At $19.13, Spirit Airlines (Nasdaq:SAVE) has slipped 1.2%. So far today, the company's volume is 107,932 shares. If a stock price makes a big move up or down, volume lets us know the significance of that move. Investors can make use of valuation ratios to estimate whether a stock is fairly valued. The price/book value ratio is calculated by dividing the current stock price by the company's book value per share. SAVE's P/B ratio of 2.63 shows that its share price is higher than its book value. This may be a sign that the company is overvalued. Users need to be careful when applying this ratio though, as it is more useful for industrial companies that have a lot of tangible assets than it is for technology or consumer product companies that may not have much in the way of hard assets. SEE: Using The Price-To-Book Ratio To Evaluate Companies

Rising 1.1%, American Railcar Industries (Nasdaq:ARII) is currently trading at $30.33 per share. At 8,075 shares, the company's volume so far today is which is likely to result in less activity than yesterday's volume of 44,430 shares. If a stock price makes a big move up or down, volume lets us know the significance of that move. Valuation ratios include the price to earnings (P/E) ratio, the price to earnings growth (PEG) ratio, the price to sales (P/S) ratio, the price to book (P/B) ratio, and the dividend yield. One of the most important estimates of stock market valuation is the price/earnings ratio (P/E ratio). The P/E ratio for ARII is 18.4, above the industry average of 9.77. Usually, if a stock has a high P/E ratio, it indicates that the market expects the company to grow earnings quickly in the future. A high P/E ratio indicates a stock that is expensive, while a low P/E ratio indicates a stock that is cheap. SEE: Can Investors Trust the P/E Ratio?

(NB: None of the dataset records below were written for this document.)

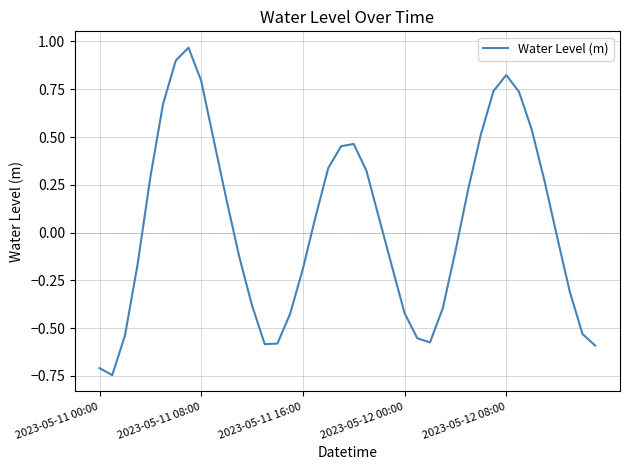

Which has a higher value, 2023-05-12 08:00 or 2023-05-11 16:00?

2023-05-12 08:00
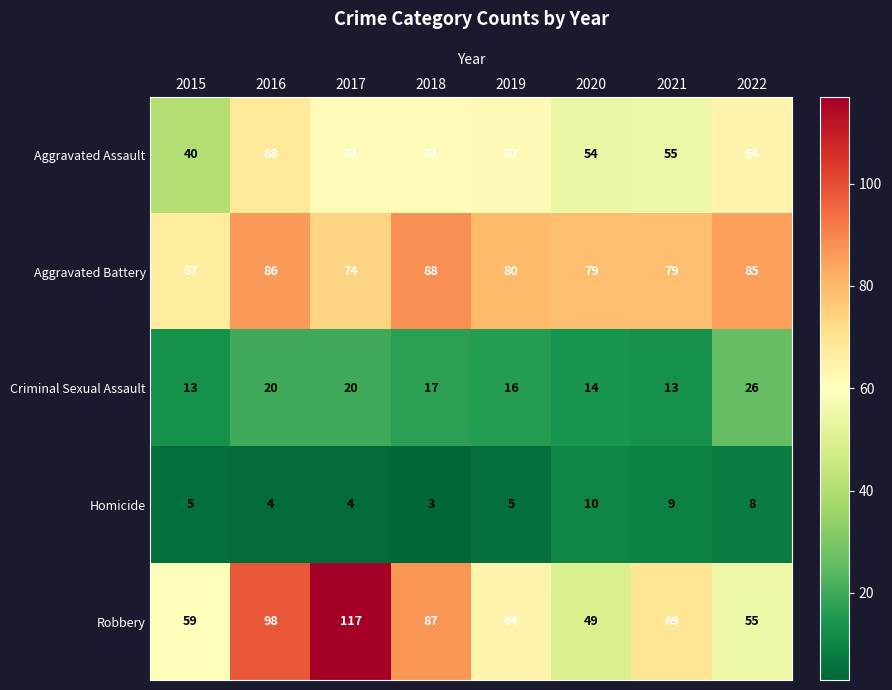

Rank the series by their maximum value, from highest to lowest.

Robbery, Aggravated Battery, Aggravated Assault, Criminal Sexual Assault, Homicide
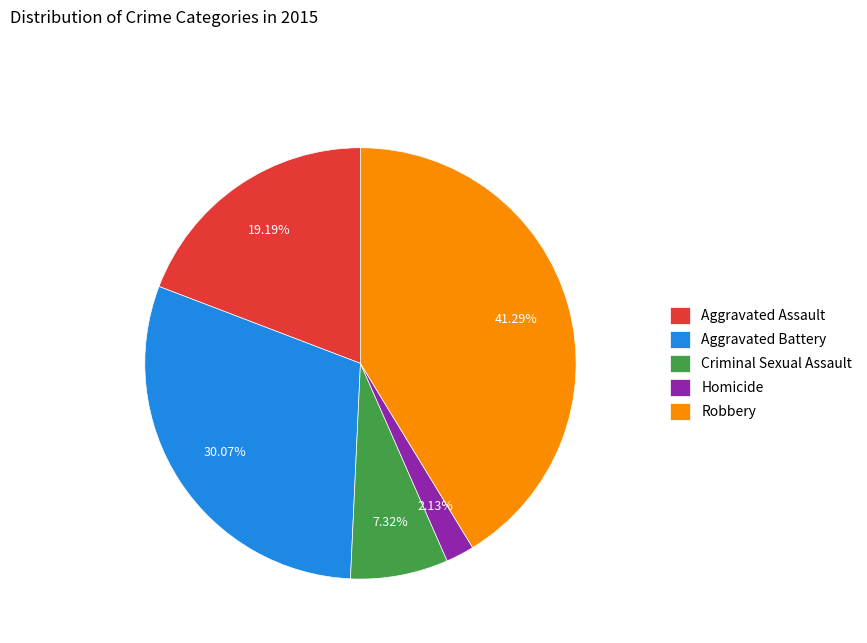

To the nearest percent, what is the difference between the Aggravated Assault and Homicide slice percentages?

17%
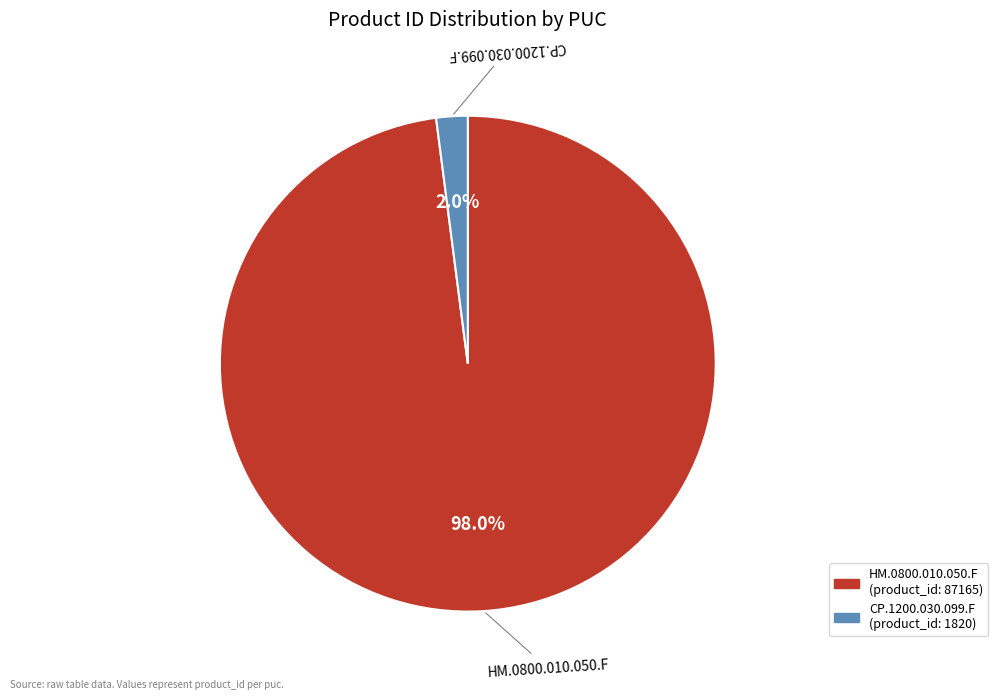

To the nearest percent, what is the difference between the largest and smallest slice percentages?

96%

Genesee & Wyoming (NYSE:GWR) is currently trading at $63.94 per share, a 0.9% increase. So far today, the company's volume is 30,541 shares. This is 0.2 times the average volume over the last three months. Volume indicates the level of interest that investors have in a company at its current price. It is important for an investor to estimate the value of any potential or existing investment; valuation ratios make this easier. The price/sales ratio measures a company's stock market price by its revenues. The P/S ratio for GWR is a high 3.42. In young companies, a high P/S ratio is a sign of sales growth that is expected to turn into earnings and cash flow. It is important to keep in mind when looking at the P/S ratio that just because a company is generating revenues, this does not mean that the company is profitable, and in the long run, profits drive stock prices.

The Bottom Line The nature of the market is such that stocks will have good days and bad days. Daily stock performance should be weighed against historical performance and put in context of the market overall. Tools like valuation ratios and profit margins, however, are only as useful as the context you put them in; remember to take historical data and competitor performance into account.